Pro: An increase in the stakes. I expect people to care more about their own LW Karma going down, or personally not being able to use the site, than the front page going down for a day, which only trivially decreases usability.
Pro: Better incentive alignment. If participation in the game entails paying karma, and you care about your karma, the best move for a group to coordinate on would be not to play!
Pro: Resistance to trolls — if the karma threshold to “purchase” a bomb is sufficiently high, and if people are excluded from playing who started their accounts within a certain period of time, the only people who would be able to play are community members.
Pro: People with more karma have more “ability” to participate, like the current system. This may be a good check for whether karma actually maps to cooperation traits that Ben/Ray/Oliver seem to care about.

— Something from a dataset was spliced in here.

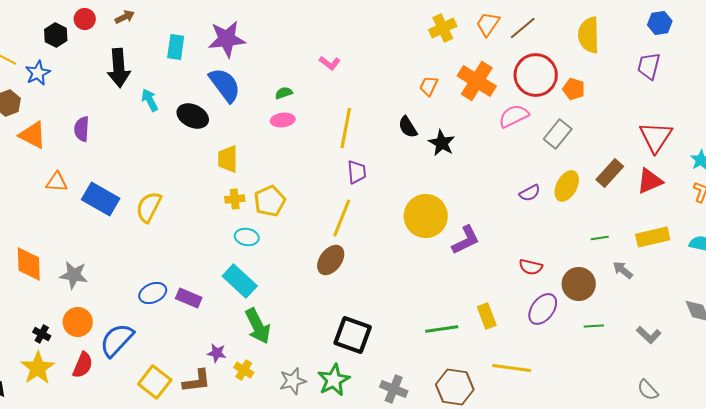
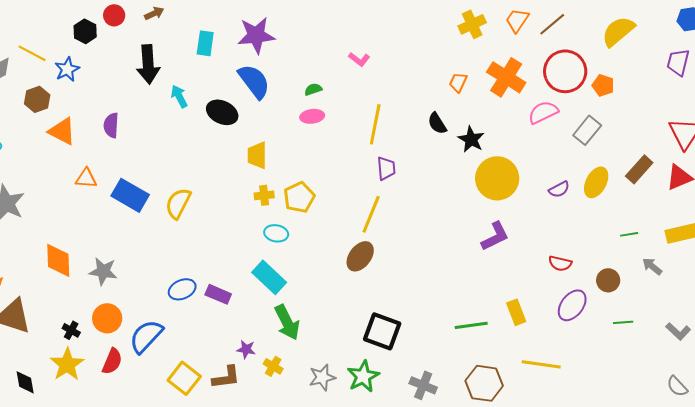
yellow semicircle: (589, 35) -> (618, 31), turned 51
yellow circle: (426, 216) -> (497, 178), moved
brown circle: (579, 284) -> (608, 280), size x0.7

Con: More complicated. If you’re interested in using the event to communicate a simple lesson about unilateral action being bad, this experiment will probably not serve that goal as well.
Con: No ability to opt out. To better approximate the real problems with nuclear proliferation, any account should have to be able to get “nuked.” The current system arguably also has this problem, but because the stakes are lower people are much less likely to get upset or have their experience with the website ruined.
Con: If point 8 is included, it makes the experiment less contained, which may make it harder to draw conclusions from the experiment or replicate it.